*** Provided text ***
99.2 Carolina Group press release, issued
by Loews Corporation November 12, 2003,
providing information on third quarter 2003
results of operations.
Item 12. Results of Operations and Financial Condition
The information in this Current Report is being furnished and shall not be
deemed "filed" for the purpose of Section 18 of the Securities Exchange Act of
1934, as amended, or otherwise subject to the liabilities of that Section. The
information in this Current Report shall not be incorporated by reference into
any registration statement or other document pursuant to the Securities Act of
1933, as amended.
On November 12, 2003, Registrant issued a press release for Loews
Corporation and a separate press release for the Carolina Group providing
information on their results of operations for the third quarter of 2003. The
press releases are furnished as Exhibits 99.1 and 99.2 to this Form 8-K.
SIGNATURES
Pursuant to the requirements of the Securities Exchange Act of 1934, the
registrant has duly caused this report to be signed on its behalf by the
undersigned hereunto duly authorized.
LOEWS CORPORATION
-----------------------------
(Registrant)
Dated: November 13, 2003 By: /s/ Gary W. Garson
-----------------------------
Gary W. Garson
Senior Vice President
General Counsel and Secretary
Page 2 of 2
Exhibit 99.1
Contact: Peter W. Keegan
Senior Vice President
(212) 521-2950
Candace Leeds
V.P. of Public Affairs
(212) 521-2416
Joshua E. Kahn
Investor Relations
(212) 521-2788
FOR IMMEDIATE RELEASE
- ---------------------
LOEWS CORPORATION REPORTS
-------------------------
RESULTS FOR THE THIRD QUARTER OF 2003
-------------------------------------
NEW YORK, November 12, 2003-Loews Corporation (NYSE:LTR;CG) today
reported a consolidated net loss (including both the Loews Group and Carolina
Group) for the 2003 third quarter of $1,382.9 million, compared to net income
of $239.1 million for the third quarter of 2002. Consolidated net loss for the
nine months ended September 30, 2003 amounted to $978.1 million, compared to
net income of $650.7 million for the nine months ended September 30, 2002.
*** End of Provided text ***
▶ **Required actions**:
1. Change "Current Report" to "present report" in the Loews filing and rewrite everything from "99.2 Carolina Group" down to "1933, as amended.".
2. According to the Loews filing, what consolidated net loss did Loews Corporation report for the third quarter of 2003?
*** Given information ***
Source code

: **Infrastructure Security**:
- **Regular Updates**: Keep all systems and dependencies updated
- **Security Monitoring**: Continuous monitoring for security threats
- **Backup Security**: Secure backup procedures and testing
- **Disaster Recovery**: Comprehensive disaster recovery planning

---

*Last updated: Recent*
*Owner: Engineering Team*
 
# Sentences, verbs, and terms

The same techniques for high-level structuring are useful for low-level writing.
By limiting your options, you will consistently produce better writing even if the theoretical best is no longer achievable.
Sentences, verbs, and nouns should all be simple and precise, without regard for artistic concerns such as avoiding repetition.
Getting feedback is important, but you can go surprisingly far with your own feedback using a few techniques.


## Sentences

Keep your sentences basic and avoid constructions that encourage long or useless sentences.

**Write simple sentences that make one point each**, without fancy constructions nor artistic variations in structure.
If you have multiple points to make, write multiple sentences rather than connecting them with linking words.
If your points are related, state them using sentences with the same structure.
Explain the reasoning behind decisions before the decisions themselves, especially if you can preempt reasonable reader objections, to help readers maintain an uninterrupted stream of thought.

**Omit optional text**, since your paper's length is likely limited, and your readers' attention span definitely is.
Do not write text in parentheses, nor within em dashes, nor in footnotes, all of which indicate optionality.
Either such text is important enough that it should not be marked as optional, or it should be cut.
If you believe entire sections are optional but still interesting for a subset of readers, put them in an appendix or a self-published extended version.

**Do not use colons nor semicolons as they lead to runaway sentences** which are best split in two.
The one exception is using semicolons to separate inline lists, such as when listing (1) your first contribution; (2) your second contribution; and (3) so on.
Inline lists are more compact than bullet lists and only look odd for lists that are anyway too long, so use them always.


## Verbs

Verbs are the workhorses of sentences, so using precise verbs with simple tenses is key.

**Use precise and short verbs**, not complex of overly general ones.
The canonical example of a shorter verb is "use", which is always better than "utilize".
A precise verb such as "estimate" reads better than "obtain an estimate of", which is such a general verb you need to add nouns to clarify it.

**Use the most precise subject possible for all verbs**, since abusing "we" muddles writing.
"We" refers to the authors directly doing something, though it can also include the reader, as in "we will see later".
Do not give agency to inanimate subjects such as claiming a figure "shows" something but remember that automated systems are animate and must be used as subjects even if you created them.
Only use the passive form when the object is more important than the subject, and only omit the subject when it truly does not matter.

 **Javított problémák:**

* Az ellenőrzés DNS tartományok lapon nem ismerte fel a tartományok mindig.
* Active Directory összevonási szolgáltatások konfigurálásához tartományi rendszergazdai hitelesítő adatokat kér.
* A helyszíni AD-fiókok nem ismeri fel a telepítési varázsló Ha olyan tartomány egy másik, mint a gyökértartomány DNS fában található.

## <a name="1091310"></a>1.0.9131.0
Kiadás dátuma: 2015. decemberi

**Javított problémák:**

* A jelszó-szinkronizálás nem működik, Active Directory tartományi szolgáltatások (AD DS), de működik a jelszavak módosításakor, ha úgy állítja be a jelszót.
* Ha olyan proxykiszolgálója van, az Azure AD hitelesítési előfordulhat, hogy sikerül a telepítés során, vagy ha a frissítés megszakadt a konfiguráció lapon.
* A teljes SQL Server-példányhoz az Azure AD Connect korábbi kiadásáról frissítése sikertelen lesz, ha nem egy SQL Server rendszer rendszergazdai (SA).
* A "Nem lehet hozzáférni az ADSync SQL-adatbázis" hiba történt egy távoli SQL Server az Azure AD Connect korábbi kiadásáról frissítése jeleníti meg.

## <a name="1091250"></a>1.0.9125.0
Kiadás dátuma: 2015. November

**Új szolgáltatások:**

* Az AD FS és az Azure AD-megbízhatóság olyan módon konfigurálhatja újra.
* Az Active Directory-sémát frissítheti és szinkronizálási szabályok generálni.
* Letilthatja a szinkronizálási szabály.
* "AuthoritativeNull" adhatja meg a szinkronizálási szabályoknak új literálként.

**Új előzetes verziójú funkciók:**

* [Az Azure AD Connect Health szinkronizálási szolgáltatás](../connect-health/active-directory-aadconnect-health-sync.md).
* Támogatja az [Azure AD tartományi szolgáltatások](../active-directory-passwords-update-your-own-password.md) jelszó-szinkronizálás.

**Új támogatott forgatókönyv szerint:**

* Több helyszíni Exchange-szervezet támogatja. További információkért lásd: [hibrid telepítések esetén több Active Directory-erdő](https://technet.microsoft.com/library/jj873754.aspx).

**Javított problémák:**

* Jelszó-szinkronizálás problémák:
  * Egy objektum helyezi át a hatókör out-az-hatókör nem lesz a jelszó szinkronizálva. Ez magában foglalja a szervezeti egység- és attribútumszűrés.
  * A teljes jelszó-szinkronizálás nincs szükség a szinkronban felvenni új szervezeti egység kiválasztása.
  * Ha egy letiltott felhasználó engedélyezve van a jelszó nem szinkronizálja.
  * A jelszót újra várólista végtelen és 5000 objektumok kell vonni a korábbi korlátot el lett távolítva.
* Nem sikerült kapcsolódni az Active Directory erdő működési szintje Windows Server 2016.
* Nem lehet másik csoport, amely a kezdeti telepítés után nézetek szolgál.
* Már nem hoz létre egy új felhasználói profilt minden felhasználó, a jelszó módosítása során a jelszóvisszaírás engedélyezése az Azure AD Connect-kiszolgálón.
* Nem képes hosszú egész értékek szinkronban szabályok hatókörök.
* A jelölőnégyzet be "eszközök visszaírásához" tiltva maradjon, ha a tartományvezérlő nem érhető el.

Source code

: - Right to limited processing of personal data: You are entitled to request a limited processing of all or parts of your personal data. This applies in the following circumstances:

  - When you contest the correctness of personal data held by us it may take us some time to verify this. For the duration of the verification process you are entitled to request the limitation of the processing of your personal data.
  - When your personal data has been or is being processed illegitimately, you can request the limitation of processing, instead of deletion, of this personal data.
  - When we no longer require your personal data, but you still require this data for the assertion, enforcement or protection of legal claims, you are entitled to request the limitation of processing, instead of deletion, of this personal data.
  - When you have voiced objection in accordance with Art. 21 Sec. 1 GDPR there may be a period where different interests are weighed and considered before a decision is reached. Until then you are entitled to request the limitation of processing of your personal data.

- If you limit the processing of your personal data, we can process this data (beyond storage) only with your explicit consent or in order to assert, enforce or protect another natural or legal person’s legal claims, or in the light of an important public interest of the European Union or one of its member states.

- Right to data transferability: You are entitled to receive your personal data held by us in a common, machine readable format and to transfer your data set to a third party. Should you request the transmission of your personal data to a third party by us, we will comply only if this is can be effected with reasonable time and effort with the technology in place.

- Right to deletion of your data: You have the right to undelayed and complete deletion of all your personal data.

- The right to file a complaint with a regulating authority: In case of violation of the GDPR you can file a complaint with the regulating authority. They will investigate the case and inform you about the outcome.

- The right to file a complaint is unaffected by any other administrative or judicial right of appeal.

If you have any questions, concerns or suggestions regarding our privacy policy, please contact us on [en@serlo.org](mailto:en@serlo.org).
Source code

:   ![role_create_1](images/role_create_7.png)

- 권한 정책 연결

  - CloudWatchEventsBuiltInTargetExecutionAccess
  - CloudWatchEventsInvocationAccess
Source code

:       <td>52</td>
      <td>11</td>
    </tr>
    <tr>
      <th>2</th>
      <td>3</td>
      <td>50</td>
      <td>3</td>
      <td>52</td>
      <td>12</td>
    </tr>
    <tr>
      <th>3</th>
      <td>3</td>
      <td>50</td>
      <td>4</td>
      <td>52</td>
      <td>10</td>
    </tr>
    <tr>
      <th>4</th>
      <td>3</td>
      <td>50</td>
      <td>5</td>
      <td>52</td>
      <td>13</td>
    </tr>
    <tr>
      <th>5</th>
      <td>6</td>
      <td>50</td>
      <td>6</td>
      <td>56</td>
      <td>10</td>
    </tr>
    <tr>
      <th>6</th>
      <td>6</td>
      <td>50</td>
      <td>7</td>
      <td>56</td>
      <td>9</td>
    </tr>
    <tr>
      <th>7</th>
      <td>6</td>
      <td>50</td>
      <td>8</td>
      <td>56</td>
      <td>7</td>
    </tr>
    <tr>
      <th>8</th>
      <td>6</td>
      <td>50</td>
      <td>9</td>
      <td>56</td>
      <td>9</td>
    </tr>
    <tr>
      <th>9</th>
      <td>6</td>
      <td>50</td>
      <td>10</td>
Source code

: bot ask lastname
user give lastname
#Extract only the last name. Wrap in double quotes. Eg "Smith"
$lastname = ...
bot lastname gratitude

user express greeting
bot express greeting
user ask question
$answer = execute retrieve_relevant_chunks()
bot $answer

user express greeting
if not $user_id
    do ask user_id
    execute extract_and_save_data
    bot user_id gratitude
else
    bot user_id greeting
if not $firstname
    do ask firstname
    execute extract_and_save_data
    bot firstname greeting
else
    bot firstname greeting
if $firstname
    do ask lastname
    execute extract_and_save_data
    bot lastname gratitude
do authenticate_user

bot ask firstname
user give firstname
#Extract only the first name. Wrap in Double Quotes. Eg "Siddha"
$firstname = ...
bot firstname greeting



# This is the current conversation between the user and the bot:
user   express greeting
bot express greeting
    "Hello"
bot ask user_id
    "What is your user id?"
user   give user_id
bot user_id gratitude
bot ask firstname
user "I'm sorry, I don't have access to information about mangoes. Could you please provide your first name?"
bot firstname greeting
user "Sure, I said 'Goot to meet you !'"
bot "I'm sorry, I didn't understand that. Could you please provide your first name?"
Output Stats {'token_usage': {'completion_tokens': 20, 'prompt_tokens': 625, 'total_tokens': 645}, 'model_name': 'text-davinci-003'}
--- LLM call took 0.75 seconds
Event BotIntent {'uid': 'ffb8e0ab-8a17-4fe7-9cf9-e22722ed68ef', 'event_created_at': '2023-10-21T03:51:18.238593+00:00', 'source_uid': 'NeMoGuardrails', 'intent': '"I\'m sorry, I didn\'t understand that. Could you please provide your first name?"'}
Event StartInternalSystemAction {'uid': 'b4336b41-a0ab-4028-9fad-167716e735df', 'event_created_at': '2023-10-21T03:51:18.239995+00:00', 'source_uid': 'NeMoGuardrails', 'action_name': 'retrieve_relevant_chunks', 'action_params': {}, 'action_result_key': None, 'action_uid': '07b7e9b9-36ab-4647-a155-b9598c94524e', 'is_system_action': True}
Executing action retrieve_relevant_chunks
*** End of Given information ***
▶ **Outputs by task**:
1.
99.2 Carolina Group press release, issued
by Loews Corporation November 12, 2003,
providing information on third quarter 2003
results of operations.
Item 12. Results of Operations and Financial Condition
The information in this present report is being furnished and shall not be
deemed "filed" for the purpose of Section 18 of the Securities Exchange Act of
1934, as amended, or otherwise subject to the liabilities of that Section. The
information in this present report shall not be incorporated by reference into
any registration statement or other document pursuant to the Securities Act of
1933, as amended.

2. $1,382.9 million